How to prove this formula for intrinsic acceleration on a space curve I would like to prove the following for the motion of an object on a space curve.  
"The intrinsic acceleration of the object is equal to the dot product of the velocity and acceleration vectors, divided by the speed."
This is probably pretty easy, but I'm just not seeing it.  Also, I would like to rewrite the formula using math symbolic notation, but I don't know the math code I would need to use.

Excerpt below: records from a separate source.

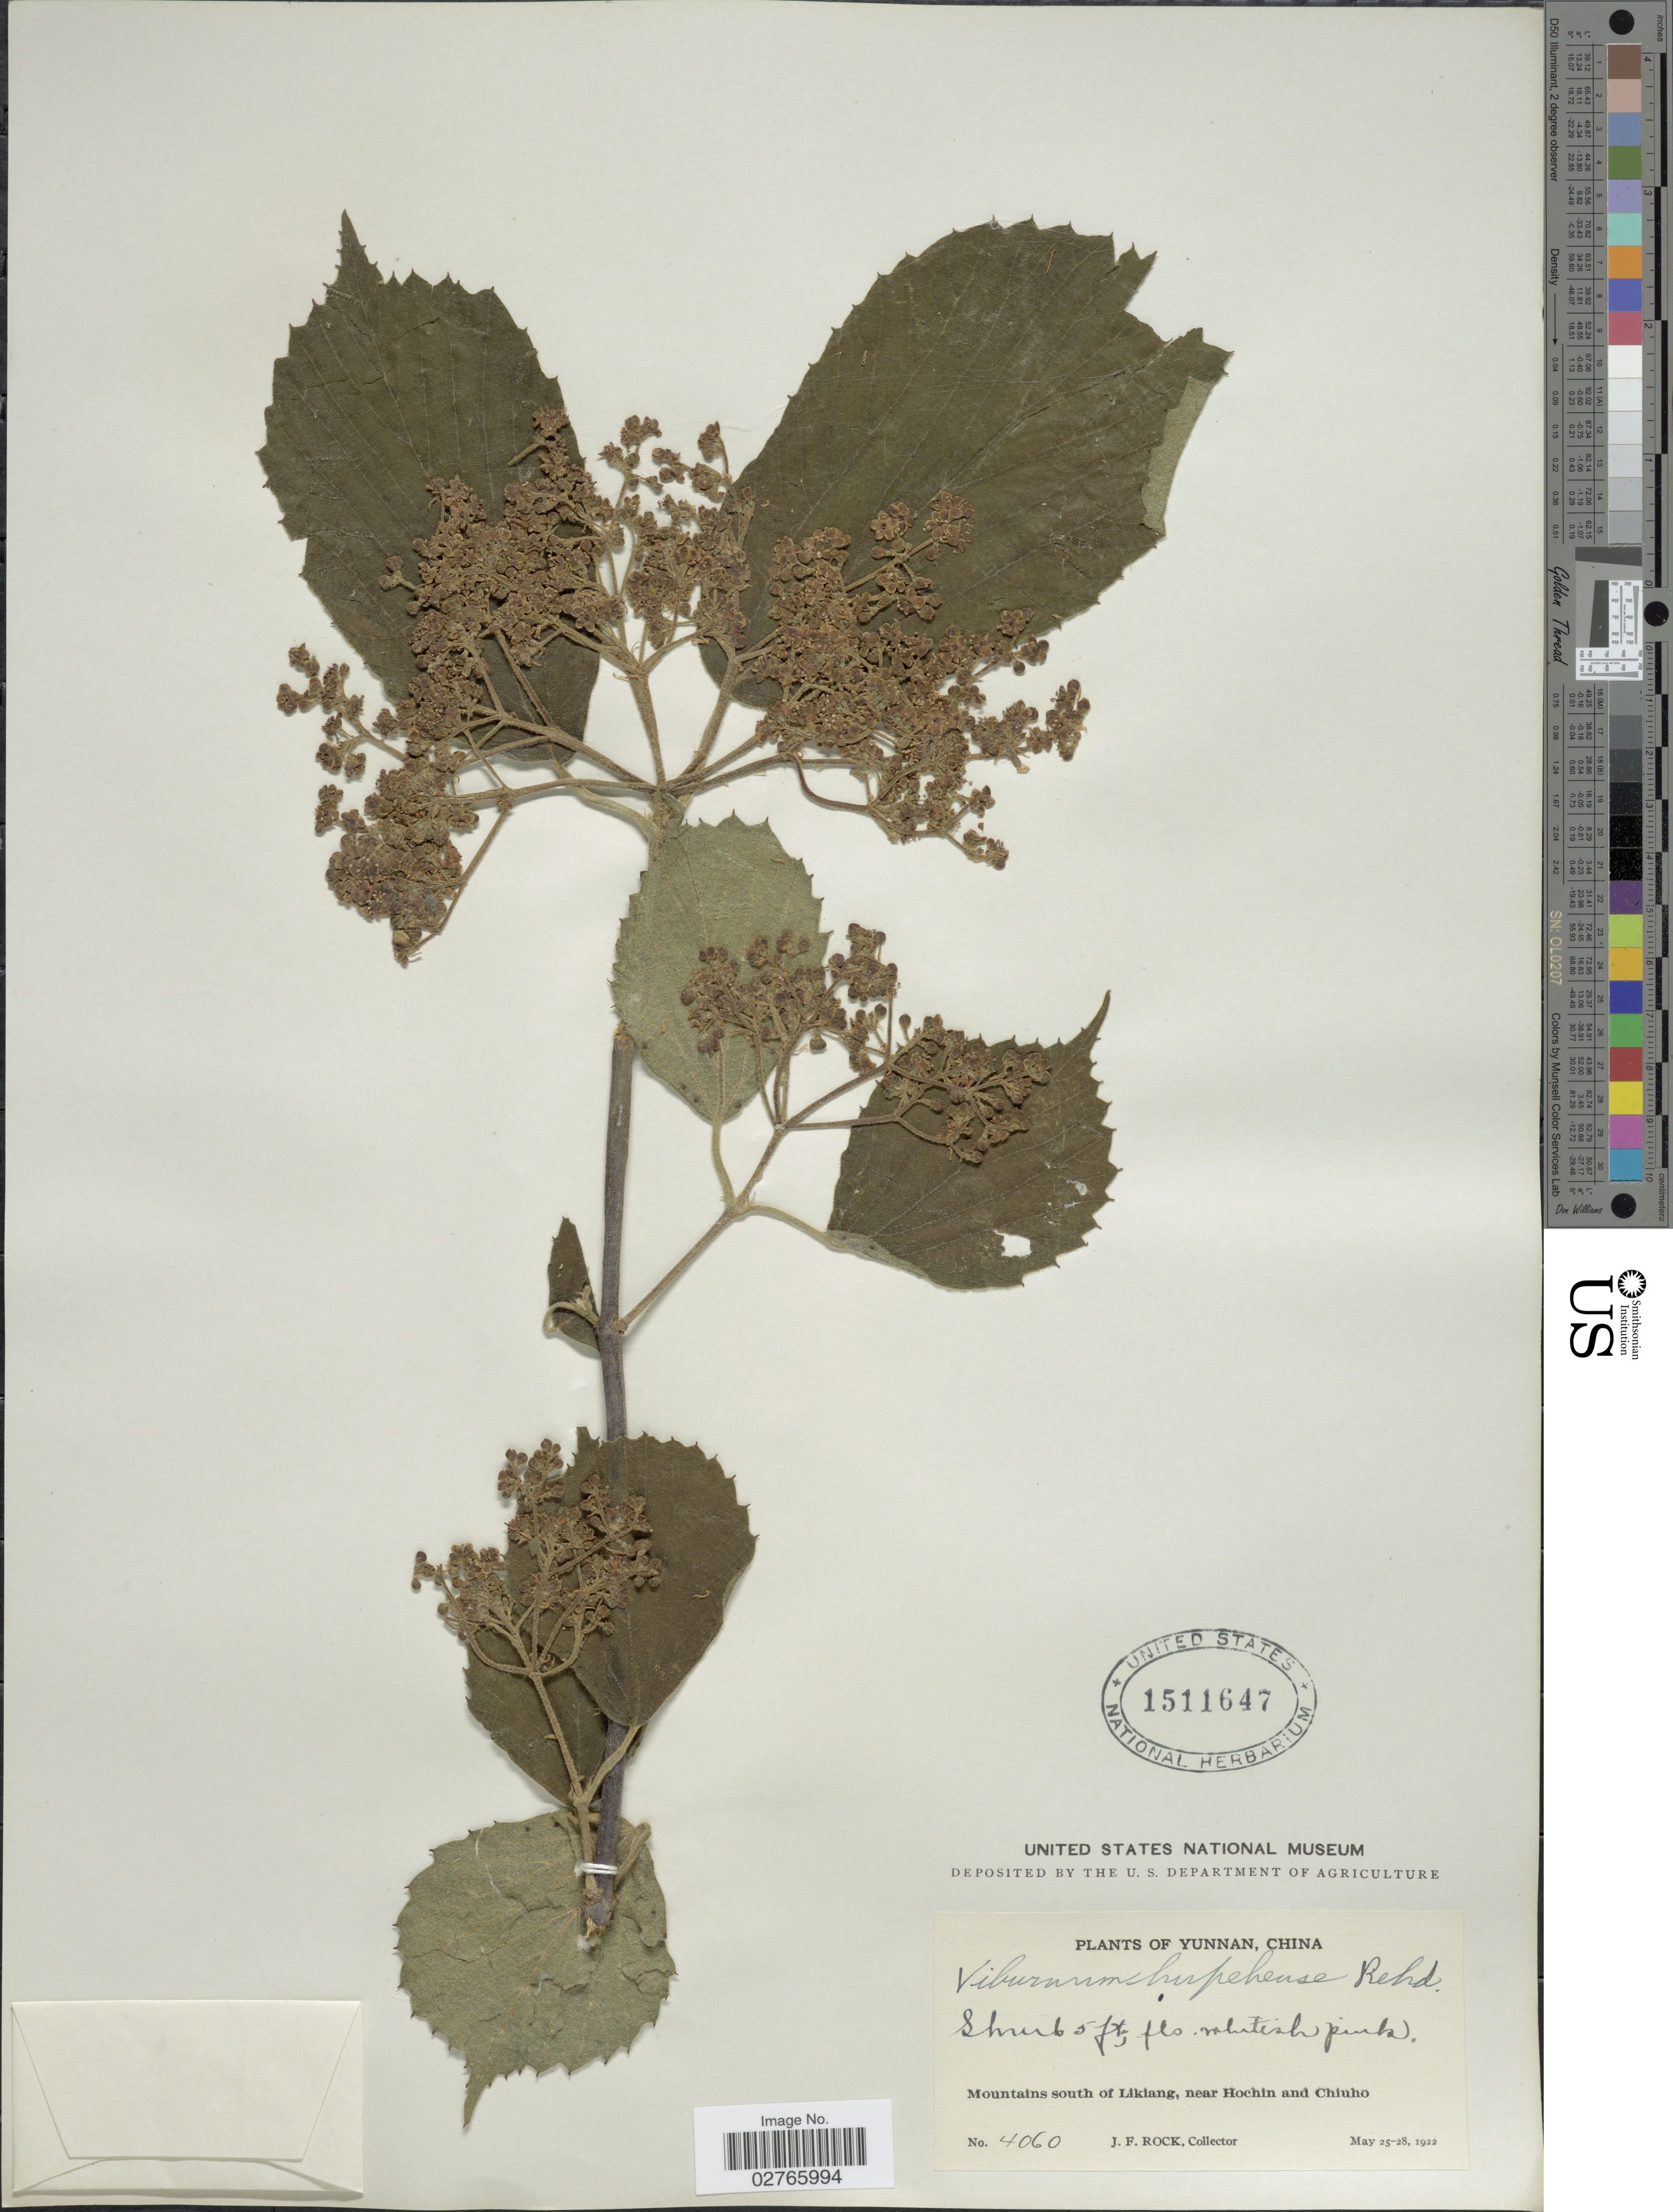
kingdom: Plantae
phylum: Tracheophyta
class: Magnoliopsida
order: Dipsacales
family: Viburnaceae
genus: Viburnum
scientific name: Viburnum hupehense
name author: Rehder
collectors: J. Rock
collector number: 4060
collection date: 1922-05-25/1922-05-28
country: China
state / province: Yunnan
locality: Mountains south of Likiang, near Hochin and Chiuho.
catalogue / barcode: US 1511647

Can you direct me?  
I will update the question when I figure this out.  Thank you.
 A: Suppose the curve in question is $\gamma(t)$, i.e., $\gamma$ maps some open interval $I \subset \Bbb R$ into $\Bbb R^n$, $n$ a postive integer.  Note we are addressing the possibility that $n > 3$, since the essential ideas are the same for all positive $n$.  With $\gamma: I \to \Bbb R^n$ at least twice differentiable ($\gamma \in C^m(I, \Bbb R^n)$ with $ m \ge 2$), we have the tangent vector $\dot \gamma(t)$ to $\gamma(t)$, in terms of which the speed $\dot s$, that is, the instantaneous rate of distance along the curve traversed per unit time, is given by
$\dot s(t) = \dfrac{ds(t)}{dt} = (\dot \gamma \cdot \dot \gamma)^{1/2}; \tag 1$
then the acceleration along $\gamma(t)$, in the sense of the rate of change of $\dot s(t)$, is
$\ddot s(t) = \dfrac{d}{dt}(\dot \gamma \cdot \dot \gamma)^{1/2} = \dfrac{1}{2}(\dot \gamma \cdot \dot \gamma)^{-1/2}\dfrac{d}{dt}(\dot \gamma \cdot \dot \gamma) = \dfrac{1}{2}(\dot \gamma \cdot \dot \gamma)^{-1/2}(2(\ddot \gamma \cdot \dot \gamma)) =   (\dot \gamma \cdot \dot \gamma)^{-1/2}(\ddot \gamma \cdot \dot \gamma), \tag 2$
which is exactly the formula described in the text of the question.